Cincinnati is much more sophisticated, as we might expect from an urban metropolis that can afford to squander millions.
The Potemkin Plan at City Hall this summer is: Rearrange the furniture on Fountain Square. Move the fountain.
This, the consultants say, is the patent medicine to cure urban neuralgia and draw throngs of ecstatic shoppers downtown again. You can see them in the drawings, crowded under a leafy canopy of trees planted in concrete.
I'm sure it works - for pencil people on paper.
But if Cincinnati really wants to get people to come downtown again, I don't think moving the Tyler Davidson Fountain, and ripping out all the nice benches that are actually crowded at lunch time, is our first priority.
There are a few other things we could move first. Such as:
City Hall. Move it anywhere. With everyone in it. Toledo, for example, if they will take it. Or maybe they will roll out the welcome wagon in Washington, D.C. - where they just can't get enough high taxes, fumbled projects and lifer bureaucrats who grow on government the way potatoes grow on Idaho.
Over-the-Rhine. Move it to Northern Kentucky. It's an instant fix for downtown crime problems. Newport residents would suddenly be happy to escape the crack markets and come downtown to spend money. Sure, they'd have a little crime trouble at first. But unlike our billion-dollar debating society at City Hall, Northern Kentucky would hire enough cops to deal with it and back them up when they do their jobs.
County levies. Move them back from ridiculous to affordable. Cincinnati is losing population faster than any city in the country, but we can't give all the credit for Detroitification to City Hall. The county is doing its share to drive people away.

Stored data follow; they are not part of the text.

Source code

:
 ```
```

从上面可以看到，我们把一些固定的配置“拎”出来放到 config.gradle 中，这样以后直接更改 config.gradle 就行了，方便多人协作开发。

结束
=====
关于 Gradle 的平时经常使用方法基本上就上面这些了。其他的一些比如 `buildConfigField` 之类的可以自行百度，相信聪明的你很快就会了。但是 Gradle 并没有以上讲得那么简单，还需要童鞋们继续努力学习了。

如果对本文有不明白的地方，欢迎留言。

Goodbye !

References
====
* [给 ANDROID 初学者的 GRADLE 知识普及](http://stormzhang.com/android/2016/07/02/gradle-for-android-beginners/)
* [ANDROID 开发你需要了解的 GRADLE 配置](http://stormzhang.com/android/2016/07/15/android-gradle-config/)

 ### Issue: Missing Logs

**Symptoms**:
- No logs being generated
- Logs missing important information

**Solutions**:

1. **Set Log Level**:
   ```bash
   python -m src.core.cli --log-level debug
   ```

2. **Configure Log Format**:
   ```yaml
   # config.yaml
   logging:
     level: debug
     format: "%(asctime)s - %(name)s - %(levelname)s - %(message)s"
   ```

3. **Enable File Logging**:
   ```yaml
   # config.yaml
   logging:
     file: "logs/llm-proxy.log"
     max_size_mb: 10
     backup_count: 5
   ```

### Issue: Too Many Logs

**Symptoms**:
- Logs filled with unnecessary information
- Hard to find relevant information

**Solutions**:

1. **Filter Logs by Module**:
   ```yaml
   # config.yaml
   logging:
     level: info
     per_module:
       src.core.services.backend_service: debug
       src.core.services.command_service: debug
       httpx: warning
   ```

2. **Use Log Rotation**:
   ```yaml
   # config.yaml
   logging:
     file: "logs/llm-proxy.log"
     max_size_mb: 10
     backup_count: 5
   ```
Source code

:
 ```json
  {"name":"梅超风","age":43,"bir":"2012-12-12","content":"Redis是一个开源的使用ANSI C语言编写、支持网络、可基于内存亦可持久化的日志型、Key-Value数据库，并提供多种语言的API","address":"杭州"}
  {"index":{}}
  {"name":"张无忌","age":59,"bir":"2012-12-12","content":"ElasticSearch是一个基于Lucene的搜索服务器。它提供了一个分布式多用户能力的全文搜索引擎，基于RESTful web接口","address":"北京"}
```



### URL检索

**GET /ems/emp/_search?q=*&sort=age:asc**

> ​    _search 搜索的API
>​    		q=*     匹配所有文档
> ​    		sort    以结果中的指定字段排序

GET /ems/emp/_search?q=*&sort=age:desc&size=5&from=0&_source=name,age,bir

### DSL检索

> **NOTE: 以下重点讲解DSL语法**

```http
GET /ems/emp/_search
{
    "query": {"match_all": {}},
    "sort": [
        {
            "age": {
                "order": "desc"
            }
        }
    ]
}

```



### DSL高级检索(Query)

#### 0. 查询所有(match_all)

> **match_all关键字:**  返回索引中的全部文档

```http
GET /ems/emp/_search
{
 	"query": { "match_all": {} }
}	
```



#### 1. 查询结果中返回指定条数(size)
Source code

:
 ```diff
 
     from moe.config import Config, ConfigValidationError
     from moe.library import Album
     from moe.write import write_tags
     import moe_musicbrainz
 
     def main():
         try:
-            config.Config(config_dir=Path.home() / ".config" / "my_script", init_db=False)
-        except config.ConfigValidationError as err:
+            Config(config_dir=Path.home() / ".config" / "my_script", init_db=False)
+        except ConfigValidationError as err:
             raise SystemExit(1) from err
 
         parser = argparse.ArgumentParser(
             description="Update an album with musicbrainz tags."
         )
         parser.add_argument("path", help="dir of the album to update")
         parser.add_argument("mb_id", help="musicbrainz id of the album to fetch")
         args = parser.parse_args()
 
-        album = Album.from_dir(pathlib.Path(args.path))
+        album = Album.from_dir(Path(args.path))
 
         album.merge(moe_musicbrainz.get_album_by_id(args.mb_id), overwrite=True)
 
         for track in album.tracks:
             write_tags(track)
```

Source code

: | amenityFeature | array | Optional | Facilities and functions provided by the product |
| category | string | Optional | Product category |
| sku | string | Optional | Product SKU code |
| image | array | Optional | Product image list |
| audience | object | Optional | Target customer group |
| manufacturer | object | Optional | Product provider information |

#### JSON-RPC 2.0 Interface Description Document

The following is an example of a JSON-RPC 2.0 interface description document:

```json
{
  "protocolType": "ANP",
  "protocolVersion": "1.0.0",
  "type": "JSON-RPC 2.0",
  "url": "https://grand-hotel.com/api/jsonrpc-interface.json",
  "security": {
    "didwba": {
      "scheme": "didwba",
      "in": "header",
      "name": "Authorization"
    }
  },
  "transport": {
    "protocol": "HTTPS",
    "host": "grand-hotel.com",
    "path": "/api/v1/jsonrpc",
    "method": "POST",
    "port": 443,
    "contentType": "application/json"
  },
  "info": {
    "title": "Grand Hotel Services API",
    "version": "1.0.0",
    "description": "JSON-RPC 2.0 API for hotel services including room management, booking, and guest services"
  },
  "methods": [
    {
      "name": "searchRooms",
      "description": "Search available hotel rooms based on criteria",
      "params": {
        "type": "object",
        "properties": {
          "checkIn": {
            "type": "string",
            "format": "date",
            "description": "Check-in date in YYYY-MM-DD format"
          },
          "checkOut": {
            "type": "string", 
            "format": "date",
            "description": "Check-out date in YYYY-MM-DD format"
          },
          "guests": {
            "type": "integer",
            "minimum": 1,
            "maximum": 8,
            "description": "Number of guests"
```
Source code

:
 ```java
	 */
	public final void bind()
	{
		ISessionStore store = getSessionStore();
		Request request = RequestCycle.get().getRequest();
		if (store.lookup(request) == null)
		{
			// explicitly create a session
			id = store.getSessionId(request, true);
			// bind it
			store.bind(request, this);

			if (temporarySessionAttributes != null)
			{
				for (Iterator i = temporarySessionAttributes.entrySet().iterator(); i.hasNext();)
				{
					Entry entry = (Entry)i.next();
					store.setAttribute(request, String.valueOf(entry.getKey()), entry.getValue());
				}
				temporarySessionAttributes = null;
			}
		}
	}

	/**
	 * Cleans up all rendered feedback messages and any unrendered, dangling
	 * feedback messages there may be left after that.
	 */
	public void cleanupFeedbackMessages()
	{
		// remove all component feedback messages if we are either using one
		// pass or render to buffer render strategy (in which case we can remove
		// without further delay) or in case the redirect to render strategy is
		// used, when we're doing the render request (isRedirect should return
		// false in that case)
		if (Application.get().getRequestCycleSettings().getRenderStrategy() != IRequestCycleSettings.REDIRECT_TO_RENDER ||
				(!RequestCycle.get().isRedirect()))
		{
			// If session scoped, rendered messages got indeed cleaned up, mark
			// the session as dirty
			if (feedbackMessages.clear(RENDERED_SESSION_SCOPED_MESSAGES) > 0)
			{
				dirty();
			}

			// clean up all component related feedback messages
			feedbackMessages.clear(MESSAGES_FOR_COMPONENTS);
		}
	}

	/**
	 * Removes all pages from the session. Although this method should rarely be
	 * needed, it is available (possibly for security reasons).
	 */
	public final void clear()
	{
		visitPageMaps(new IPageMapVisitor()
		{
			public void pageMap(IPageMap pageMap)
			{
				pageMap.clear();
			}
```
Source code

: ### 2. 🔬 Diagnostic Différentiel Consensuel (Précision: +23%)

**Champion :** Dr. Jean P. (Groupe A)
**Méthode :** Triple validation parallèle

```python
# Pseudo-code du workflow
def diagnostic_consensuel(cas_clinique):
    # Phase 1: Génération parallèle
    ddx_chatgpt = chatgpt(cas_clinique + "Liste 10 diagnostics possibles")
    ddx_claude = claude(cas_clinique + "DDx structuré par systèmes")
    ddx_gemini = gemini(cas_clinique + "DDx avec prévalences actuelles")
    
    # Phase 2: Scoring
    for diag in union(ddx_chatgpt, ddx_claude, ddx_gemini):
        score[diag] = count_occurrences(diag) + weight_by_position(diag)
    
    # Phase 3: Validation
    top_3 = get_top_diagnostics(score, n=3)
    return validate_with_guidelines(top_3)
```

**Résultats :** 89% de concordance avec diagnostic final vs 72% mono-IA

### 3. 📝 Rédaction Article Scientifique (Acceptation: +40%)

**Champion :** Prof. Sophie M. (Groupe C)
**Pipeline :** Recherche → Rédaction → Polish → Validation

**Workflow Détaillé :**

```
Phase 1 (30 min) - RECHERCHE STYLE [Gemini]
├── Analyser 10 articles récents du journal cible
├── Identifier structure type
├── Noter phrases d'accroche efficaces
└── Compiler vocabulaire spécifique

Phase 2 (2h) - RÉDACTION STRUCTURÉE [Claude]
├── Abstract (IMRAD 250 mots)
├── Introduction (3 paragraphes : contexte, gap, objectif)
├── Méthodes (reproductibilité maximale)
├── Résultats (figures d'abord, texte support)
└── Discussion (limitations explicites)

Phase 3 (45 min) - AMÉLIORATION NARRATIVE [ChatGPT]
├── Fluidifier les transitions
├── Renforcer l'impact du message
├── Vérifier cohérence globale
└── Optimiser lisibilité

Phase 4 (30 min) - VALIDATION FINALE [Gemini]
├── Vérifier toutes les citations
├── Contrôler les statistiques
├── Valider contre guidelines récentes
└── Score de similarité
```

Bonehead drivers who are too busy talking on cell phones to notice they just caused a rush-hour wreck. Move them to bicycles. Let's see if they can talk to the drycleaner, order a pizza, do a conference call and still pedal a 10-speed down I-75.
Parking meters, tickets and overpriced lots. Move them all to someplace that deserves them, such as Canada. If the city really wants people to come downtown, stop giving them $14 tickets for being 10 minutes over-parked.